From the Editor: ‘Tinkersons,’ Stone Soup’ newest additions to comics
Two new comic strips join the American News beginning today.
Readers will enjoy the families of “Take It From the Tinkersons” and “Stone Soup” seven days a week.
Today, find them on 5B.
“Tinkersons” is a brand-new comic by Bill Bettwy. It premiered April 1 in about 50 newspapers around the country.
The family includes Ted and Tiff Tinkerson, a couple who stick together as they balance their home life in today’s unpredictable economy. Their brood includes moody tween daughter Tweetie and their naive young son, Tillman.
Bettwy’s strip catalogs the family’s dreams and aspirations and the day-to-day real life that keeps them grounded.
Jan Eliot’s “Stone Soup” is read in hundreds of newspapers around the country each day.
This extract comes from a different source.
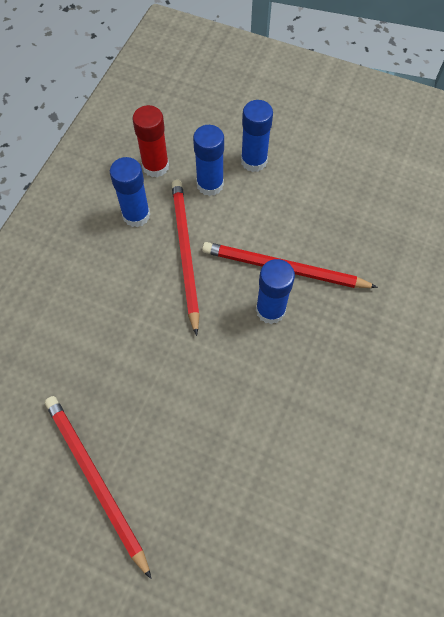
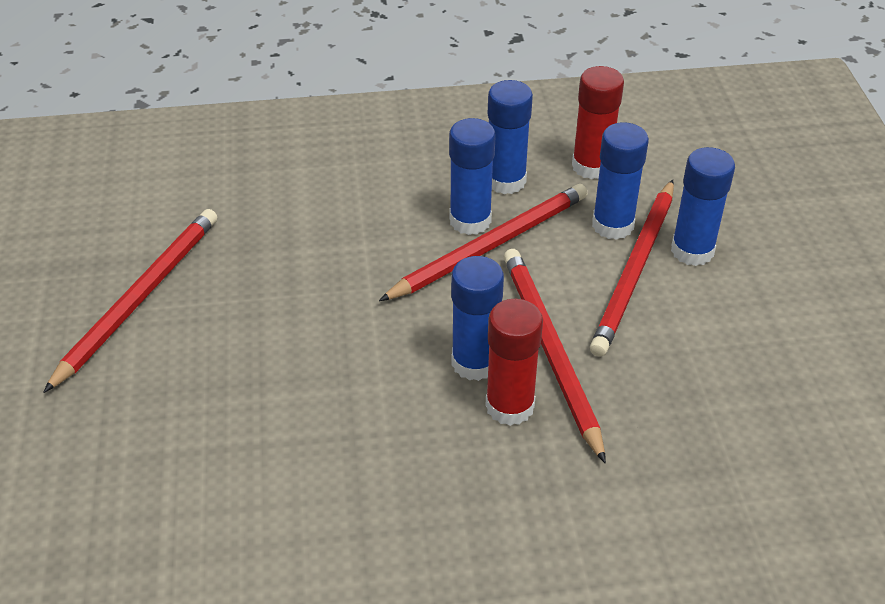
camera: 60 degrees right, 20 degrees down
none -> blue glue stick [449,118,496,235]
none -> red glue stick [485,299,543,426]
none -> red pencil [590,180,674,357]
Lots of readers might see their own lives mirrored in those panels.
Val Stone is a single mother of two young girls, Holly and Alix. Val’s sister, Joan, lives on the other side of the fence; their mom, Gramma, lives upstairs. Joan’s family includes her 2-year-old son, Max — and her new husband, Wally, and his daughter, Luci.
An assorted mix of friends, neighbors and blended and extended relatives keeps Val and her family (and dog, Biscuit) busy.
To make room for the Tinkersons and the Stones, we say goodbye to “For Better or For Worse.” The longtime comic by Lynn Johnston has been in repeats for nearly three years.
We are also dropping the Sunday “Andy Capp” strip, though that comic will continue Monday through Saturday.
Fans of those strips can see them each day at gocomics.com.
Aberdeen’s best snow pile
Is there a more impressive snow mound in Aberdeen than the one in the lot at St. Paul’s Lutheran Church at the corner of Second Street and Sixth Avenue Southwest?
Maybe it’s because I drive by it twice a day, but it is the most fascinating natural wonder in my average day.
It is a monument of snow, ice, dirt and rock symbolizing our never-ending winter.
A couple of weeks ago, I saw two boys climbing it, the one higher up reaching down to pull up his comrade. Soon, they would be kings of the mountain.
It is so big that it might almost warrant placement on a map. Or, at least, significant geological survey.
It being late April and all, with the snow mound still massive, I wonder when it will ever truly disappear. Maybe it will make it all the way through May before being a puddle of memories of the winter that was?
I suppose we could play a game: Guess the end of the mound? We can see who comes the closest.
It will be one way to kill time waiting for the next snow pile to start.